Mahir BEKTAŞ'ı Yakınları, Yoldaşları Anlatıyor:

 

 

Bir yoldaşı anlatıyor:

 

“Sen destanımızın başısın Mahir. Devamın Anadolu’nun tüm dağlarında sevgili yoldaşlarının silah tarakaları ardında yazılacak"

Kar yağmış Mahir, hava soğuk.

Döğüşenler de Var Bu Havalarda” di­yor, en sevdiğin şair. Döğüşenler de var Mahir. Ve sen, o dövüşenlerin en umut ve en ümitli halisin.

Dağlara çekilmişsin Mahir. Karade­niz'in hırçın yüzünü, Dersim'in isyan toprağına sürmüşsün. Baba Düzgün'ün yüreğinde, delikanlılığınla yerini almış­sın.

Kahraman'ın sesisin sen Mahir. Şe­refiyle ölmenin doruğuna çıkansın. Ve bekliyorsun bizi. Bekle, bekle bizi Mahir Toroslar'dan Ege'den, Karadeniz'in en sık ormanlarından süzülüp geleceğiz ya­nınıza.

Değer miydi gencecik yaşta ölmeye diyenler de var Mahir. Dünyaya bir kez geliyorsun, diyerek her türlü yozluğun pespaye bir yaşamın dibine vurmayı yeğ­leyenler de. Bu düşüncelerin ardında ki hayat bize göre değildir elbet. Utanç, kahır ve ahlaksızlıktır, değil mi? Bırak, kim ne derse desin. Ama önce düşünsün Mahir, tıpkı senin gibi: Ve bu hayatı öyle yaşamalı ki, hiçbir amacı, anlamı olmadan yaşanan yıllar için insan utanç duymasın. Miskin, pis pis heveslerle geçen günler için insanın yüzü kızarmasın ve hiç değilse ölürken kendi kendine diyebilsin ki; ben ömrümü, bütün gücümü dünyada en mükemmel olan şeye, in­sanlığın özgürlüğe kavuşması için mü­cadeleye adayarak yaşadım” (Ostrovski- ve çeliğe su verildi)

Öfkelisin Mahir, öfkeni mav­zere sürensin. Elin ayağın buz kestiği yerde, yüreğinin cehen­nemini hasmına yaşatansın. Kara mavzerinden saçılan barutun aya­rını adaletsizliğe olan öfkenle hesap edensin. Bas tetiğe Mahir, bas!

Dinle bak Mahir, şair devam ediyor şiirine

“Ümit, sapına kadar namus­lu

Dağlara çekilmiş Kar altındadır.'

Sapına kadar namuslusun Mahir.

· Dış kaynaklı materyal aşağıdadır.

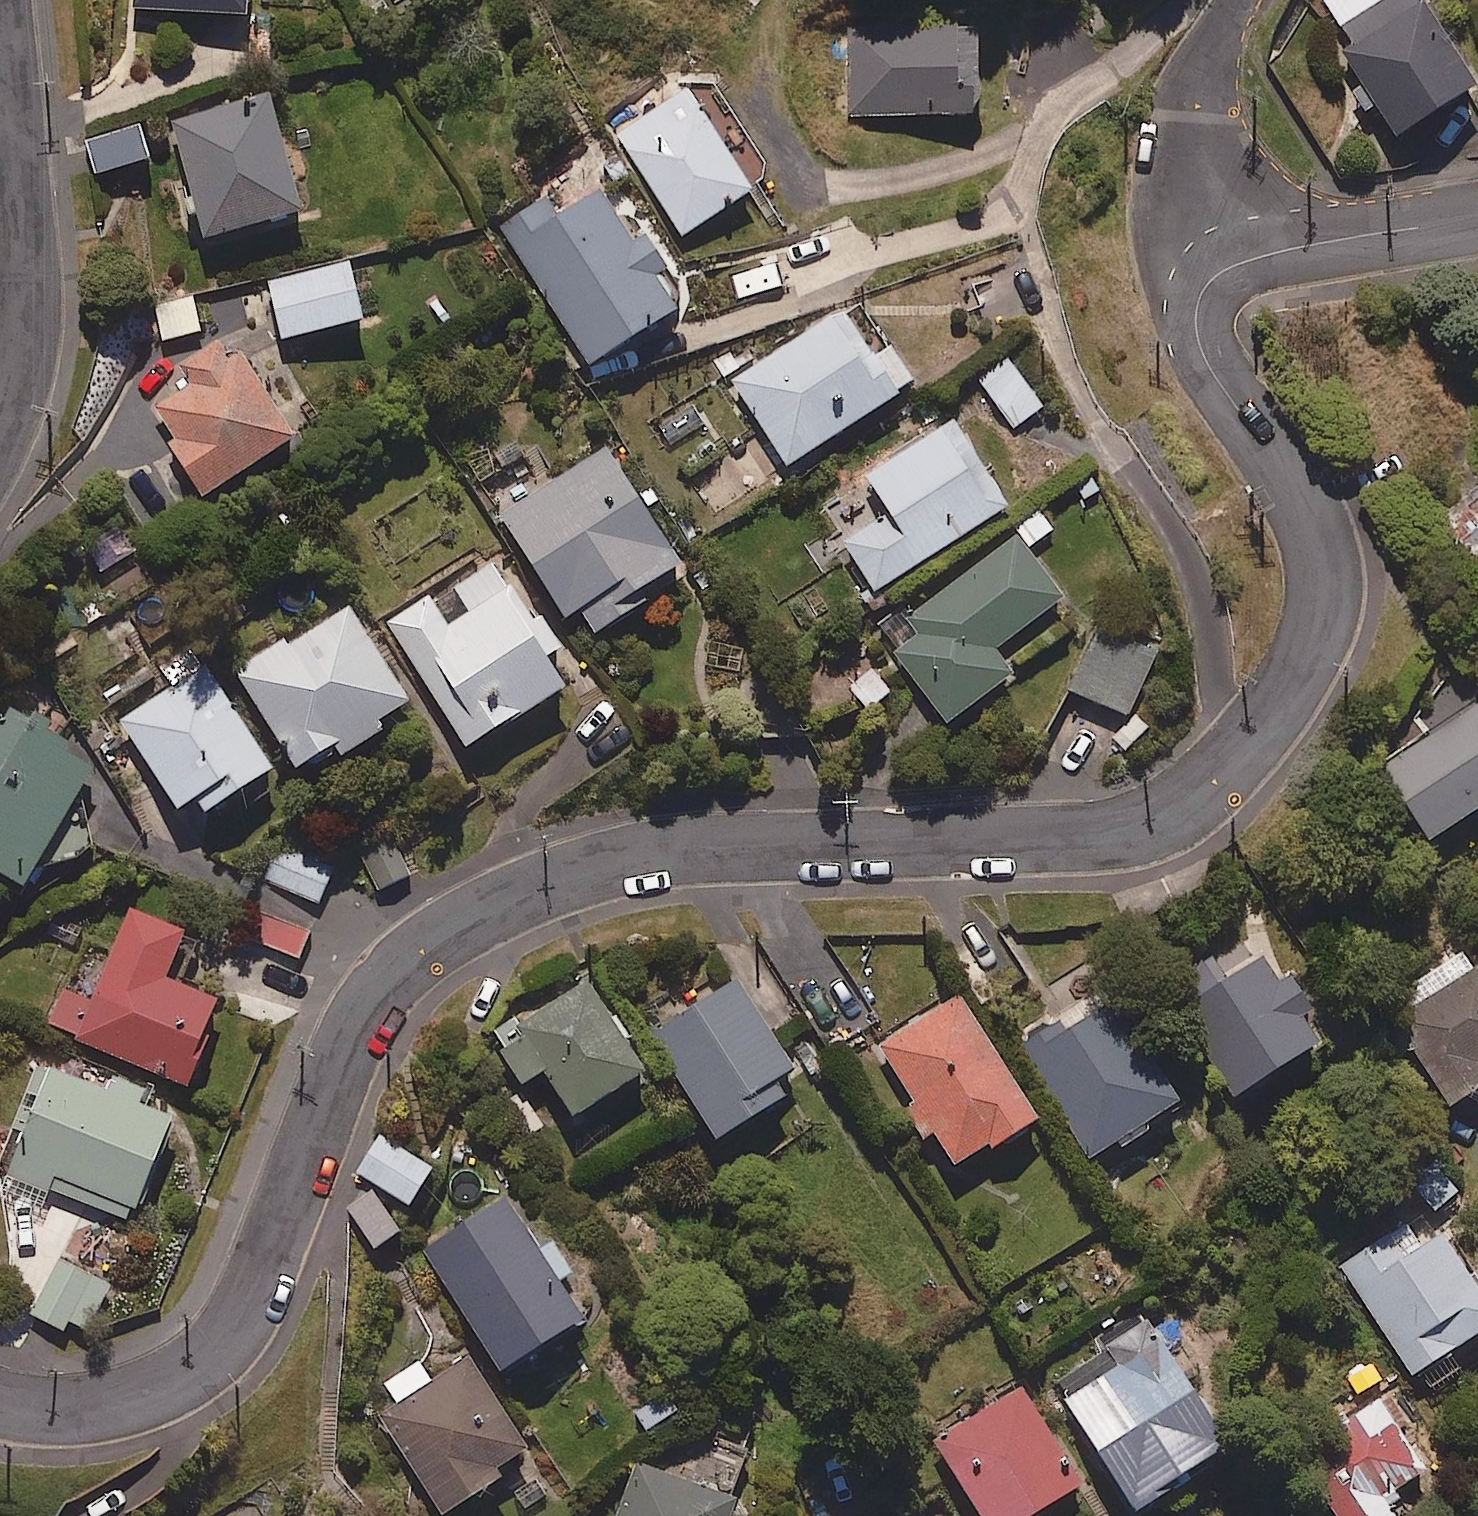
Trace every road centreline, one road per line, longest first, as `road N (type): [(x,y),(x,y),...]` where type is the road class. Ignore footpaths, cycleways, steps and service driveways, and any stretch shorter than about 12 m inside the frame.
road 1 (residential): [(1262,251),(1229,262),(1203,284),(1191,308),(1192,336),(1296,493),(1319,557),(1322,599),(1294,688),(1212,786),(1178,812),(1135,828),(678,850),(570,871),(506,897),(412,957),(377,997),(350,1043),(257,1293),(238,1331),(208,1364),(167,1389),(123,1402),(82,1408),(0,1400)]
road 2 (residential): [(0,423),(26,318),(0,10)]
road 3 (residential): [(1236,0),(1200,73),(1190,162),(1220,223),(1262,251)]
road 4 (residential): [(1262,251),(1477,216)]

Değil düşünceni, bir çöpünü bile halkın düş­manlarına teslim etmeyensin. Halkın, hesap sorasın diye paylaştığı kuru ekmeği sonuna kadar hak edensin.

Üzülmüyoruz Mahir! Canımız yanıyor ama akmıyor gözyaşımız. Dememiş miy­di şair, Çayan'ın en sevdiği şiirde ' turistik bir gösteridir dağlara çıkmak örneğin Ağrı'lara Alpler'e Süphan'lara ant'lara Himalaya dağlarına derin Asya'nın Klimancaro'nun tropik karlarına turistik bir gösteridir dağlara çık­mak!

Gel gör ki böyle yazmıyor bizim burda kitaplar turistik diye göstermiyor dağları turist diye vermiyor dağlara çıkanları” (Hasan Hüseyin-Koçero Vatan şiirinden)

Turist değilsin sen Mahir. Umudun turnasısın. Dağlara ahkâm kesmeye değil, Kurtuluşa Kadar Savaşmaya çıktın. Sa­vaştın ve kazandın.

Bir destansın artık Mahir. Ki bizim destanımız yazılır yazılır da bitmez. Önemli olan bir satırında bir şekliyle alabilmektir yerini. Sen destanımızın ba­şısın Mahir. Devamın Anadolu’nun tüm dağlarında sevgili yoldaşlarının silah tarakaları ardında yazılacak.

Sımsıcak bir selamsın satırlarımızda artık Mahir, yeni doğan bebeklerin adısın. Gayrı ötesi Mahir kervana katılansın. Mutlusun, kırmızı yanaklarınla kocaman yüreğinle hep bizimlesin. Elveda Mahir, elveda “ama hesap dağlarladır/ umut, dağlarla”

  

 

(Bu yazı, Emperyalizme ve Oligarşiye Karşı Yürüyüş dergisinin 26 Şubat 2017 tarihli, 3. sayısında yayınlanmıştır.)